少し困った様子で店の前で立っていると、突然後ろから声をかけられた。
「もしかしてウドゥンか?」
「……?」
キャラクターネームで呼ばれ、和人は驚いて振り向いた。そこには自分より少し背の低い、細身の男が立っていた。若者風の派手な茶髪をした彼は、和人の顔を見てにかりと笑う。
「やっぱりか。早かったな。俺がセシルだ」
「あぁ、こんにちは」
「かかっ! 予約用の名前を教えておいたのに、無駄になったな」
彼は機嫌よさそうに、げらげらと笑った。今回ウドゥンが待ち合わせしていたのはこの男、ノーマッドのセシルだった。和人は今回、ある事実を知っているという彼と情報交換を行うために、わざわざ鎌倉までやってきたのだ。
「さっさと入ろうぜ」
「勿論だ。勿論なんだが……」
和人が言うも、セシルは少し戸惑ったように頭を掻いた。そして彼は苦笑いで、ある方向を指を差す。
「あれは連れじゃないのか?」
「ひっ!」
小さい悲鳴が上がった。驚いた和人が視線を向けると、セシルの指し示す先には、必死に電柱に身を隠そうとしている少女の姿があったのだ。
「……まじかよ」
和人は思わず頭を抱えてしまう。しかしすぐに、ニヤニヤとした笑みを浮かべるセシルの視線を気にしながら声を張り上げた。
「何やってんだよ、お前は」
観念したのだろう。すこし戸惑いを見せながらも、Tシャツ姿の莉世が顔を出した。ばれてしまった気恥ずかしさからか、少し表情に赤みがかかっている。睨みつける和人に対し、彼女はおずおずと言った。
「えっと、なんか難しい顔して出ていくのが見えて、心配になって……」
「まったく、余計なことを……」
「でもでも、もう夜だから危ないよ?」
「お前が言うな」
どうしたものかと和人が腕を組んでいると、セシルが笑いながら手招きをした。
「まあ、別にかまわねーだろ。えーと、たぶんリゼだろ?」
「えっ……と、はい」
突然ゲーム内の名前で呼ばれた莉世があわてて頷く。紹介もしていないのに、よくわかったなと和人は感心したが、セシルは最近ウドゥンとよく一緒にいる女子という点から見当をつけたようだ。
「セシルだ。覚えているかい?」
「セシルさん……あっ、ノーマッドの?」
「そうそう。かかかっ! なんだお前ら、リアルで知り合いだったのかよ」
「……まあな」
ウドゥンが苦虫を噛み潰したように顔をしかめる。しかし一方でセシルは上機嫌に、二人を店内へと誘った。

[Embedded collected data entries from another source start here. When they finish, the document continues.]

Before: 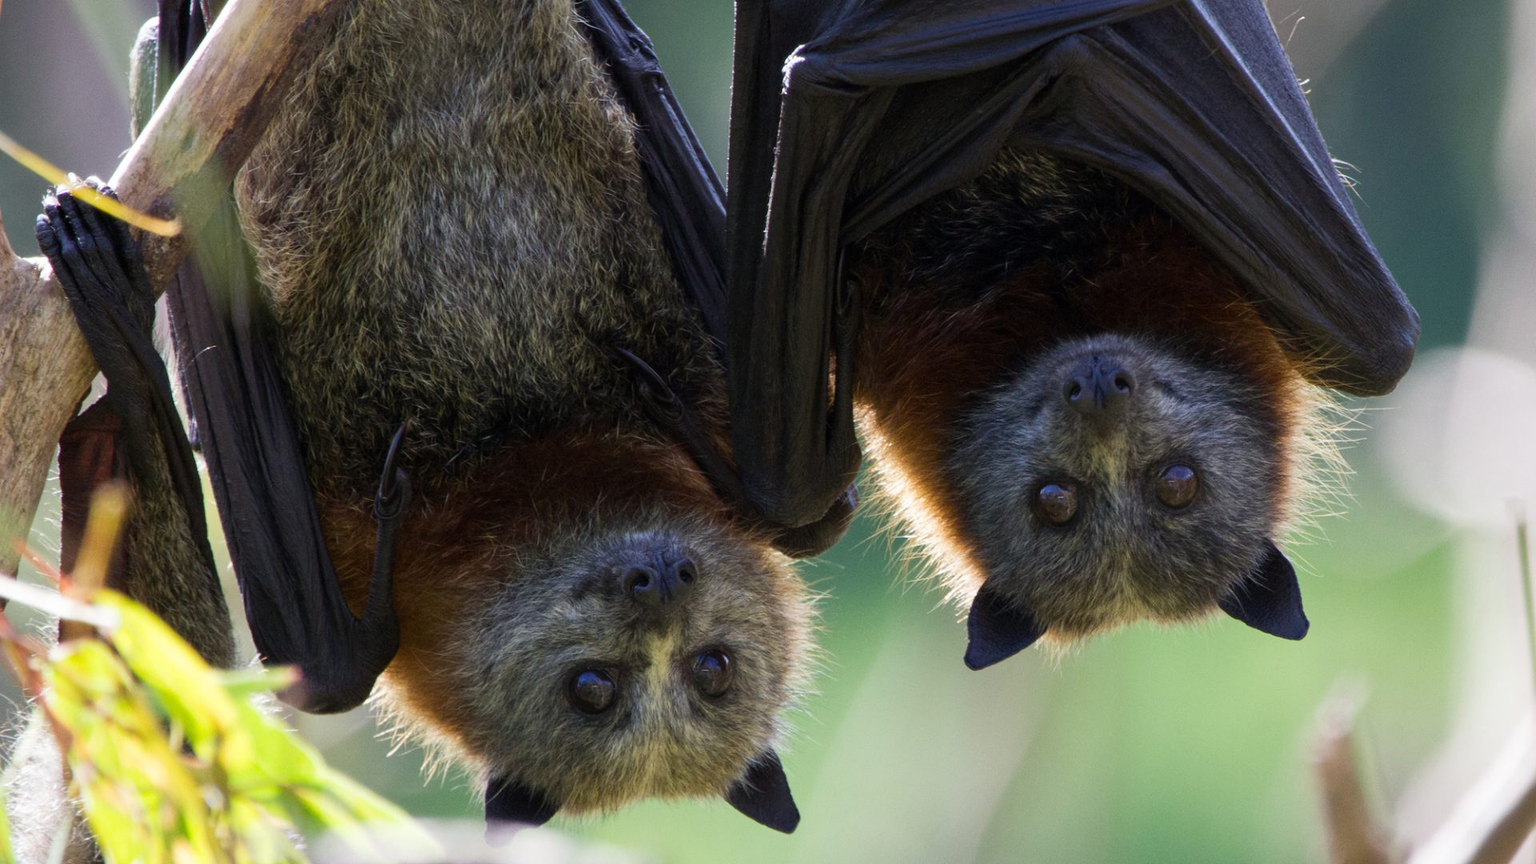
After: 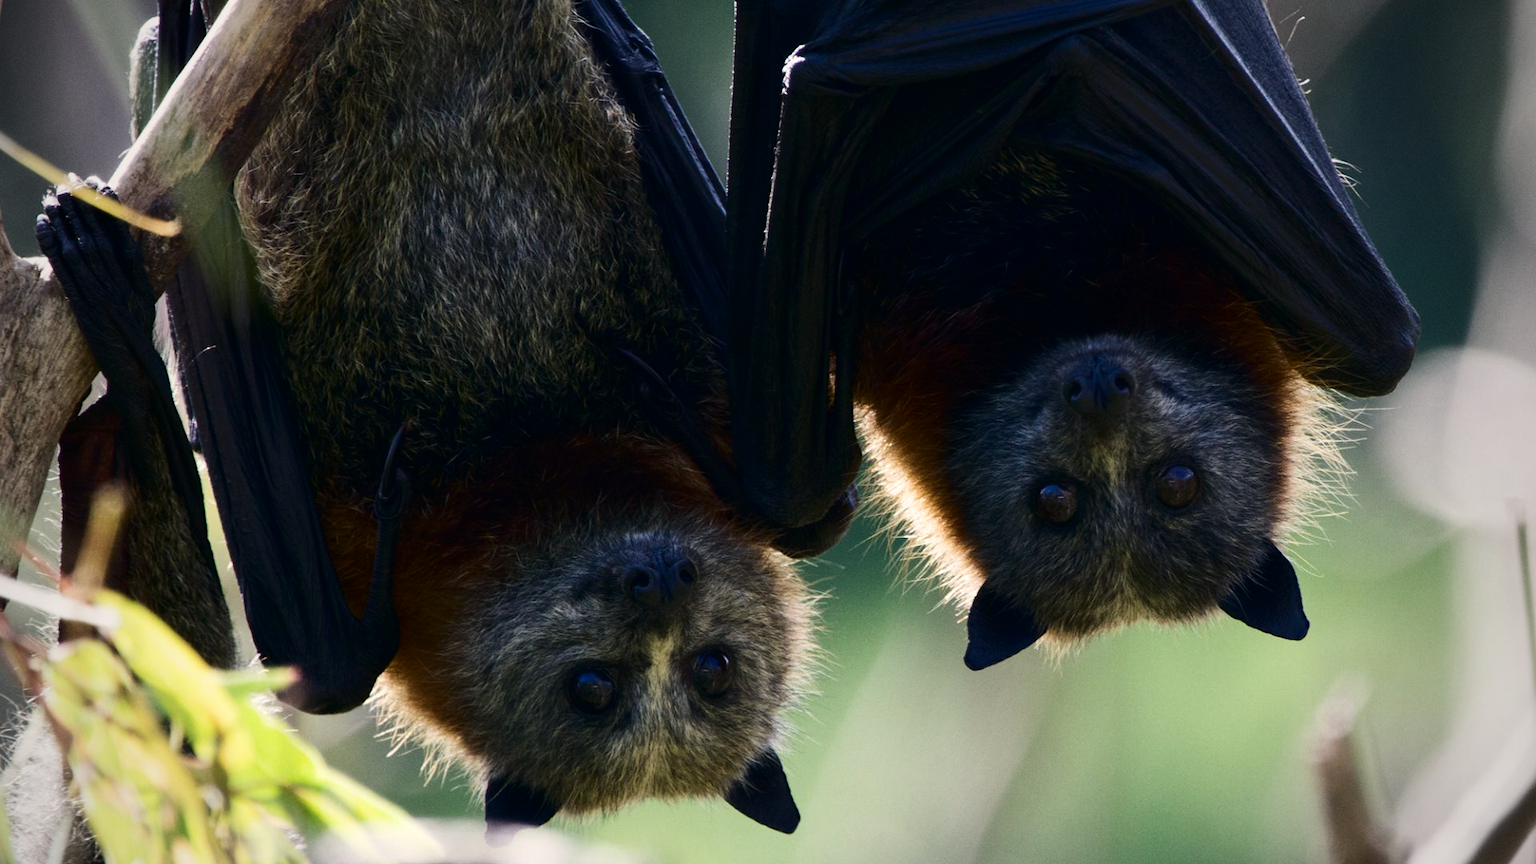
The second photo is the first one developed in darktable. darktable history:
exposure: black level correction -0.003, exposure 0.036 EV, compensate exposure bias true, compensate highlight preservation false
vignetting: fall-off start 73.16%
contrast brightness saturation: contrast 0.19, brightness -0.227, saturation 0.112
color correction: highlights a* 2.93, highlights b* 5, shadows a* -2.79, shadows b* -4.84, saturation 0.818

「まあ立ち話もなんだ、さっさと入ろうぜ。リゼ、お前もな」
「えっと……」
「……いいのか?」
店に入ろうとするセシルにウドゥンが聞くと、彼は当たり前だといった口調で答える。
「女の子ひとりで帰らせるつもりか? 危ないだろうが。ウドゥン、お前がちゃんと連れて帰れ」
「それはそうだが……」
似たようなことを考えていた和人は、思わず言葉につまってしまう。続けて莉世をギロリとにらみつけた。彼女はわたわたとあわてた様子で頭を下げる。
「ごめんなさい」
「ちっ……」
「まあまあ、2人とも喧嘩するなって。とにかく一杯やっていこーぜ。ここの酒はうめーんだ」
「酒は飲めないぞ」
「あれ?」
その言葉に、セシルは意外そうに首をかしげてたが、和人ではなく莉世のほうをじろりと見て、納得したように頷いた。
「なるほど未成年なのか。ウドゥン、お前もそうなのか?」
「……」
あまり知られたくなかった和人が、憮然として視線をそらす。しかしセシルがバンバンと肩をたたいてきた。
「おーけーおーけー。まあ別に、黙っておいてやるから、飲んでもかまわねーぞ!」
「飲まねーよ」
「かかかっ! 堅いな! まあそういうことなら俺に任せろ、ガキ2人くらい、なんでもおごってやるよ」
セシルは店にはいると、顔見知りのような店員と二三言葉を交わした後、奥の座敷に入っていった。和人は店の前に立ったまま、大きくため息をついた。
「こうなったら仕方ねー。大人しくしておけよ」
「えっと、うん」
和人が小声で言うと、莉世はおずおずと頷いた。